Angga mengangguk setelah itu membalikkan sepedanya.
"eh tunggu angga! aku mau nanya boleh?"
"ouh... boleh kak, emang mau nanya apa?"
"eum... emang bener ya kalau kamu itu pacarnya Nadya?" tanya amanda sedikit ragu.
angga terkekeh, "gak kok kak, waktu itu aku cuman... ya gimana ya jelasinnya"
Amanda mengangguk mengerti. "ya udah aku paham kok,"
"yaudah kak, aku pulang dulu ya"
"iya hati-hati angga."
***
malam hari Nadya sedang duduk di sofa ruangan kamarnya ia selalu kepikiran angga.
"ya kamu belum tidur?" kata Defina
Nadya menggelengkan kepalanya. "aku lapar"
"yaudah gih sana makan!"
Nadya kemudian berjalan menuju kearah dapur ia membawa roti.
"ini gimana ya?" gumam Nadya bingung
"nadya kamu belum tidur? kamu lagi apa?" Marcell tiba-tiba datang dan menghampiri Nadya.
"aku lapar, gimana ini Cell?" tanya Nadya sambil menjulurkan rotinya.
Marcell tersenyum manis setelah itu mengambil roti yang dipegang oleh Nadya.
"gini nih caranya" Marcell kemudian memasukan roti itu kealat pemanggang roti bakar.
Marcell menghela nafas setelah itu menarik tangan Nadya sehingga membuat Nadya jatuh ke pelukan Marcell, Marcell memegang pinggang Nadya menggunakan tangan kirinya dan satunya lagi untuk menopang tubuhnya.
Nadya merasakan wangi khas Marcell dan nafas hangat menyapu wajahnya. Nadya menatap bola mata indah Marcell.
"astaga, ternyata Marcell ganteng juga. ya ampun Nadya kamu sadar dong!!!"
Nadya menundukkan kepalanya dan berjalan mundur tetapi Marcell menahan pinggangnya.
"ih Marcell lepas!!" bisik Nadya
"gak mau, kamu harus bilang aku ganteng!" kata Marcell sehingga membuat Nadya terkejut.
"apaan sih, kegeeran banget." Nadya melepaskan tangan Marcell dengan paksa.
Nadya kembali fokus kearah alat pemanggang roti ia menatapnya heran sedangkan Marcell pergi menuju kulkas untuk membawa slai blubery.
tinggg...
"Ahhh...." Nadya terkejut
"ya ampun ya ngagetin aja," suara Aeera yang sepertinya bangun tidur dan gadis itu menghampiri Nadya.

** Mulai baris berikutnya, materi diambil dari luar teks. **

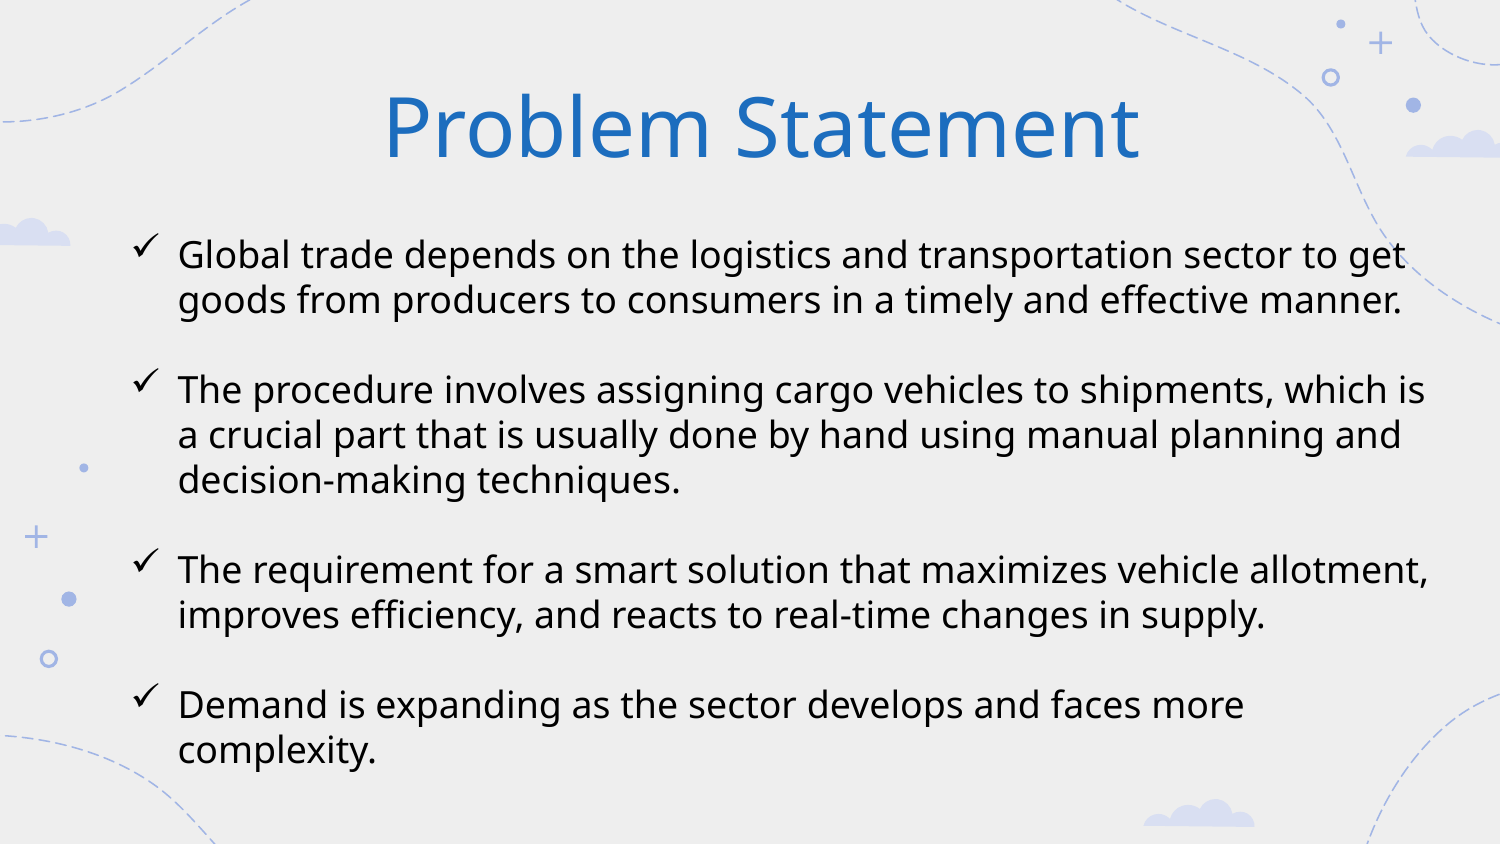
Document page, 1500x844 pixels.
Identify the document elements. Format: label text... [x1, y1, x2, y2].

"kamu lagi apa?" tanya Aeera sambil mengucek-ucek matanya.
"wah roti bakar, Cell tolong buatin dong aku juga lagi lapar nih!" lanjut Aeera
"ya udah tunggu aku bawa dulu rotinya." kata Marcell
aeera mengangguk seperti anak kecil setelah itu duduk di meja makan di samping Nadya.
"ya ini udah jam berapa loh? kamu belum tidur?" tanya Aeera
"kamu gimana?" tanya balik Nadya
"yaelah ya!"
"nih roti bakar chef marcell" Marcell datang dengan roti bakar buatannya.
"wah.. makasih" Aeera kemudian melahapnya dengan cepat.
"ya ampun Aeera pelan-pelan dong!" kata Marcell, Nadya juga dibuat tertawa dengan sikap Aeera sehingga lupa dengan kejadian tadi sore di sekolahnya.
"hmm... enak, sumpah!!" kata Aeera dengan mulut penuh rempah-rempah roti.
Marcell kemudian menatap nadya dan kebetulan Nadya juga menatap Marcell sehingga mata mereka bertemu disana.
Marcell memiringkan senyumnya dan mengangat alisnya."apa-apaan dia, tatapannya itu loh!" Nadya bergidik menyadarkan dirinya.